Przyczyn dzisiejszej polsko-ukraińskiej awantury widzę kilka i pierwsza z nich to to, że polsko-ukraińskie zaszłości historyczne i ich moralna oraz prawna ocena, tak w Polsce, jak i na Ukrainie, są jedynie instrumentem dla realizowania polityki wewnętrznej. Ano tak! One przecież niczego w oficjalnych, politycznych, kulturalnych, pozarządowych i gospodarczych stosunkach pomiędzy Polską i Ukrainą nie zmieniają! Niczego! Tak, prawda, wywołują zniecierpliwienie, złość, irytację – ale tylko to! Do tego, kto rozsądny zachce twierdzić, że ta awantura (do tego teraz) jest w jakikolwiek sposób Polsce lub Ukrainie „na rękę”? Pytam o europejski i światowy, a nie wewnątrzkrajowy wymiar. No i jeszcze – nawet najzacieklejsi tej awantury uczestnicy (oczywiście ci, którzy jeszcze chociaż ślady obiektywizmu zachowali) jakich by argumentów przeciwko sobie nie używali, jednego nie negują: na tejże awanturze korzysta „ten trzeci”. Może i czasami to przemilczają, ale nie negują, bo zbyt oczywista to sprawa.

Natomiast gdy od międzynarodowych rozważań się oderwać i nieco niżej wzrok skierować i zacząć przyglądać się wewnętrznym scenom politycznym, to wyraźnie widać, że uczestniczący w tej nowej polsko-ukraińskiej i polityczno-historycznej wojnie swe (przeróżne) wewnętrzne cele realizują, bądź też chcą je realizować. Jak ktoś zechce – multum przykładów znaleźć jest w stanie i to beż nadmiernego wysiłku.
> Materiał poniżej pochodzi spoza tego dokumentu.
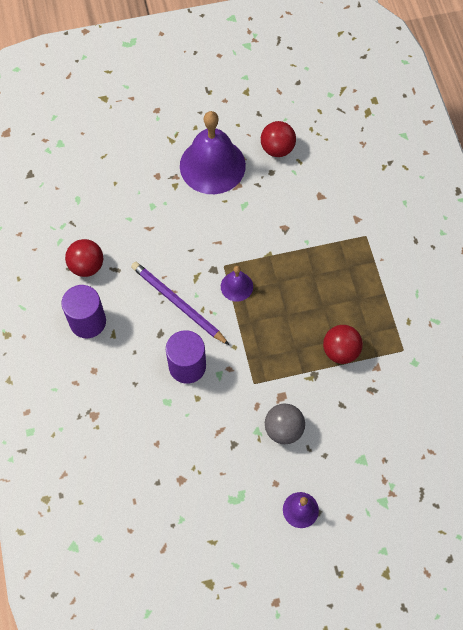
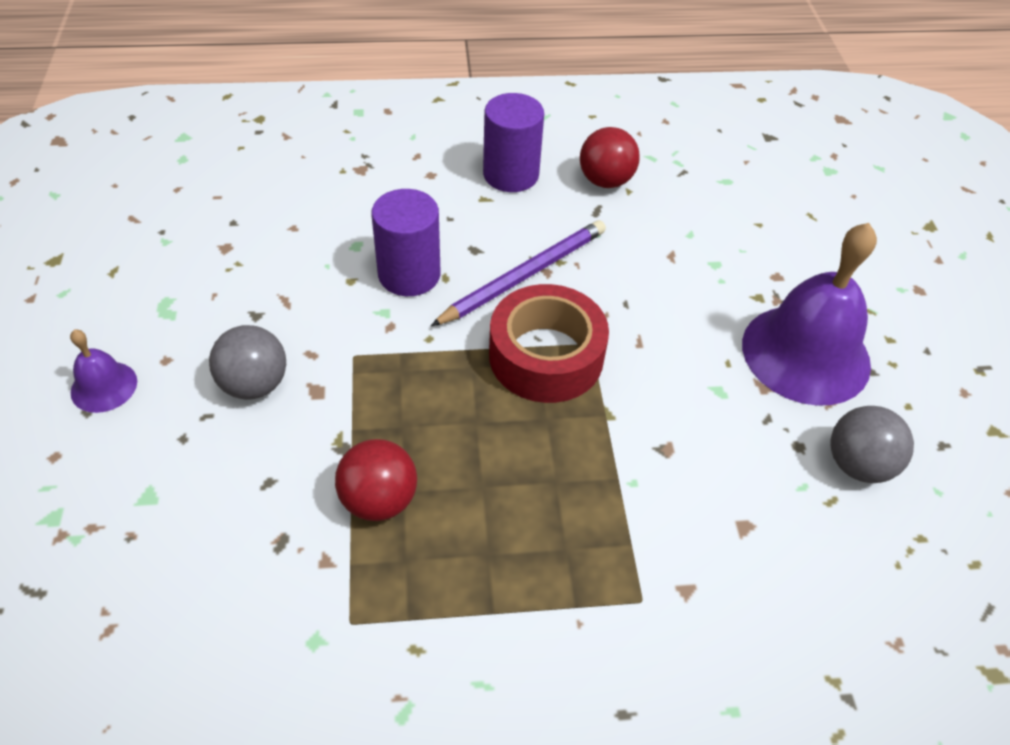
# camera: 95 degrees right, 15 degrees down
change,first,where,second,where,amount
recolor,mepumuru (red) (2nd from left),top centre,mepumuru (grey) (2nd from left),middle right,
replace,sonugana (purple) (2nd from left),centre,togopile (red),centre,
Warto też zauważyć, kto w tej awanturze uczestniczy. Toczy się ona, w głównej mierze, nie pomiędzy zwykłymi obywatelami naszych krajów, a pomiędzy politykami, rozpolitykowanymi ekspertami, realizującymi politykę historyczną historykami, zaangażowanymi politycznie przedstawicielami mediów wszelakich… Dokładnie tak! Chociaż to ostanie to akurat jest i złe, i dobre jednocześnie. Dlaczego złe? Bo to ci powyżsi, ci „awanturnicy” są słyszani, głośni wypełniają szpalty gazet, ekrany komputerów i telewizorów, zasiadają w dostojnych gabinetach, tworzą ustawy itd. Dlaczego dobrze? Ano dlatego, że przeciętni Polacy i Ukraińcy niezależnie od „mordobicia na górze” zachowują zdrowy rozsądek i (mimo apokaliptycznych prognoz) darzą się sympatią. Wiem, bo na własnej skórze każdego dnia doświadczam!
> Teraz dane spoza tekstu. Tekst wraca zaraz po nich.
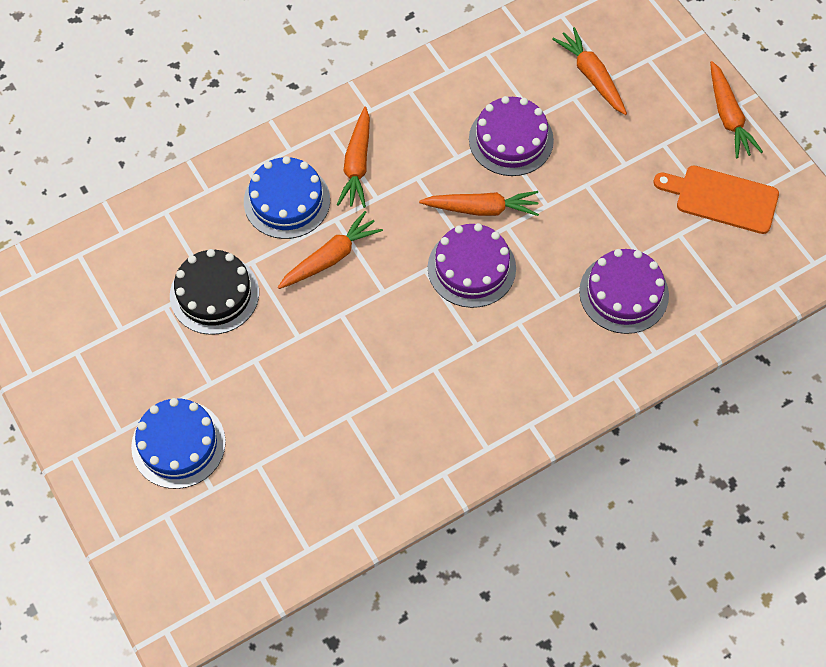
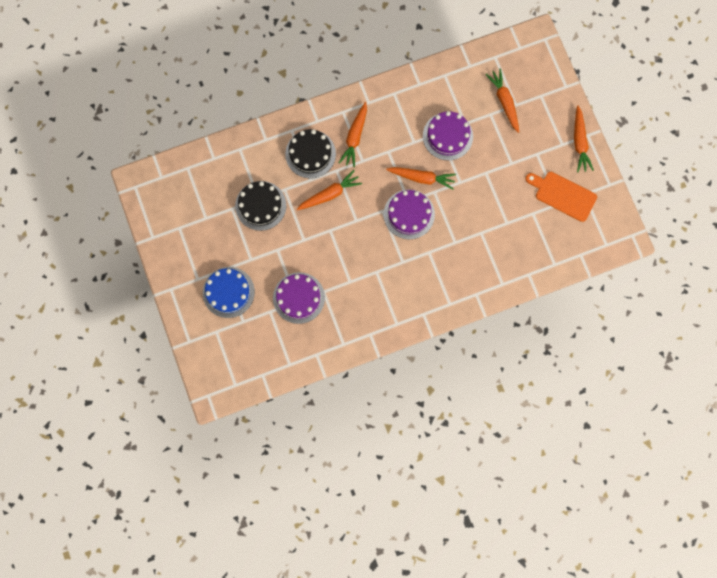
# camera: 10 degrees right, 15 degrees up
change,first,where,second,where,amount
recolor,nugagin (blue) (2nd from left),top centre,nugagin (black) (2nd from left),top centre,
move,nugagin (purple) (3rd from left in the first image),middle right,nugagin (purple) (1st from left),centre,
Co ciekawe, samo tak często używane słowo „przebaczenie” też jest w tej awanturze istotne – tyle, że nie w tym rozumieniu, w jakim jest używane powszechnie. Otóż (uprzedzam – teraz ostro będzie!) ja wcale przekonany nie jestem, czy owo „przebaczenie” jest komukolwiek potrzebne. Serio! Tu kilka niuansów. Częścią toczącej się polsko-ukraińskiej awantury jest taka konstrukcja: przebaczymy jak o przebaczenie poprosicie! Albo: to Wy pierwsi przepraszajcie, bo to Wy pierwsi skrzywdziliście!
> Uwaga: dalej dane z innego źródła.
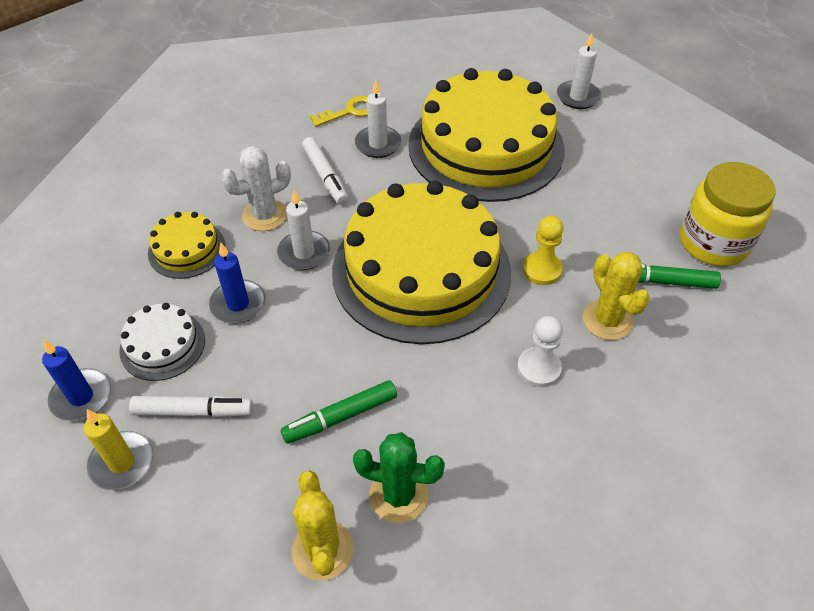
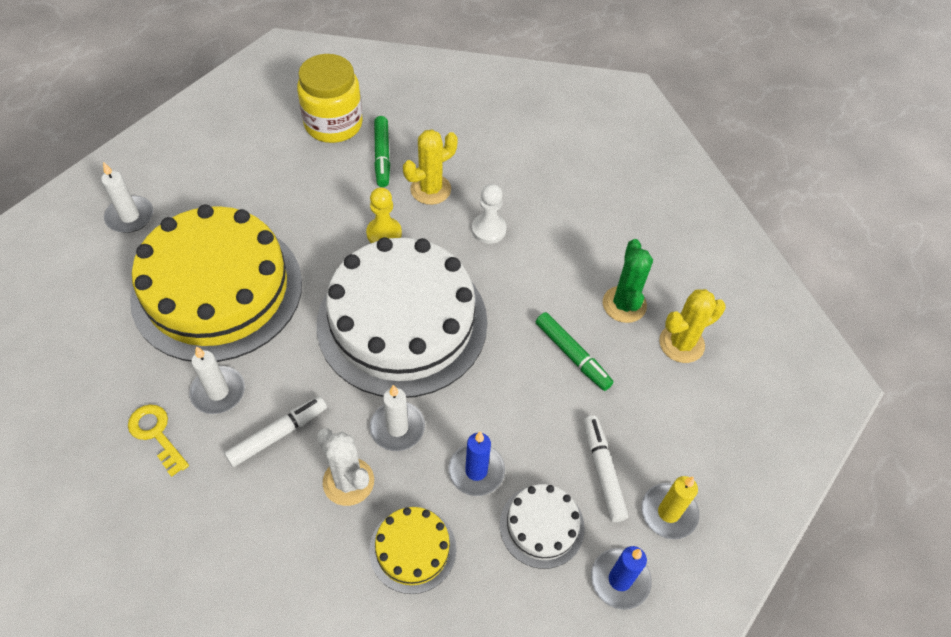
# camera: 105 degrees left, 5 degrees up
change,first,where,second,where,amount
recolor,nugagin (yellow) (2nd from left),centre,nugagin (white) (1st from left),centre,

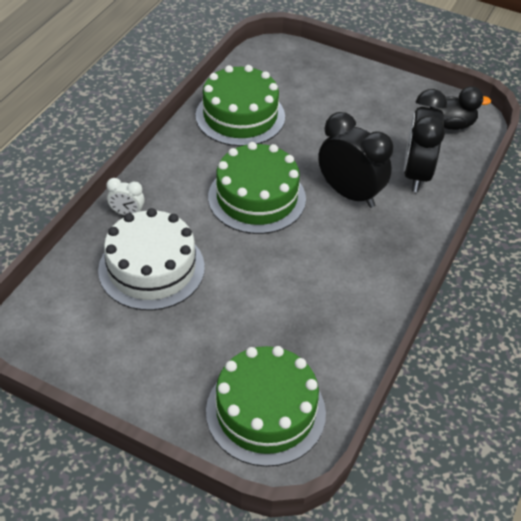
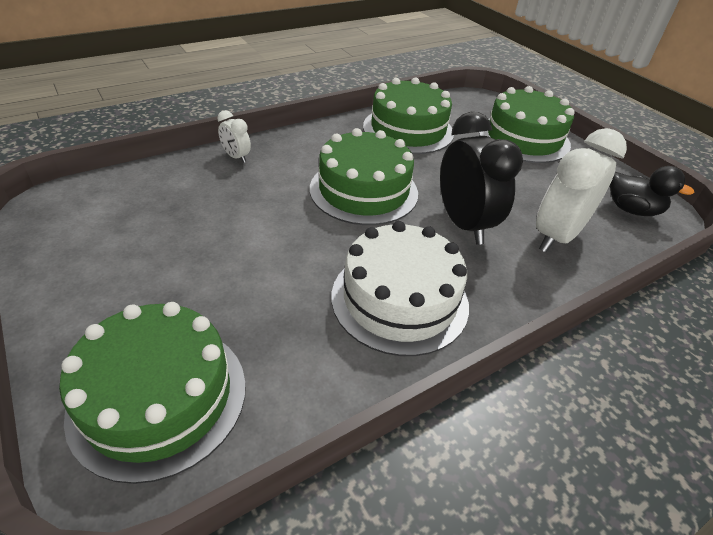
# camera: 30 degrees right, 5 degrees down
change,first,where,second,where,amount
recolor,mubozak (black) (2nd from left),top right,mubozak (white) (2nd from left),middle right,
move,nugagin (white),middle left,,centre,
insert,,,nugagin (green) (4th from left),top right,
Cha! Moim zdaniem kompletnie bez sensu! Bo nawet jeśli ci „oni” o przebaczenie poproszą, to pytam – jaki sens ma wypowiedziana prośba o przebaczenie, jeśli jej źródłem nie jest poczucie winy, ale nasze albo czyjeś żądanie wyartykułowania takiej prośby? Przebaczenie temu, który winy nie wyznaje – to inna sprawa. Proces taki zachodzi w sercu i duszy przebaczającego. Przebaczył i tyle! A ten, któremu przebaczono, niech idzie z Bogiem i dla przebaczającego jest w istocie bez znaczenia, czy on winę swą uznaje. To ważne, bo szerzej rzecz ujmując proces przebaczenia związany jest z poczuciem doznanej krzywdy i tylko w duszy skrzywdzonego zajść może. A przecież nie zawsze ten, który skrzywdził, ma świadomość że zło uczynił i tym samym o jakim poczuciu winy może być mowa? To o teorii (mojej) przebaczania.

Wracając jednak do analizy obecnej sytuacji (w kontekście krzywdy, poczucia winy i prośby o przebaczenie), to się o inne pytam: jak ktoś może wyjaśnić dwudziestolatkowi, nieważne z Polski, czy z Ukrainy, dumnemu z tego że jest Ukraińcem / Polakiem, że ma on przepraszać za coś, z czym on emocjonalnie ABSOLUTNIE NIC WSPÓLNEGO NIE MA? Ja wiem, naród, spadek ojców, wina narodowa… No tak, tyle tylko, że ten dwudziestolatek nie czuje się winny! Czyli co? Ma nas prosić o przebaczenie dlatego, że my tak chcemy? W porządku, ja rozumiem, zostaliśmy skrzywdzeni, odczuwamy ból, oczekujemy przeprosin. Tyle, że już o tym pisałem. Nawet jeśli, to przeprosiny takie nic nie warte będą.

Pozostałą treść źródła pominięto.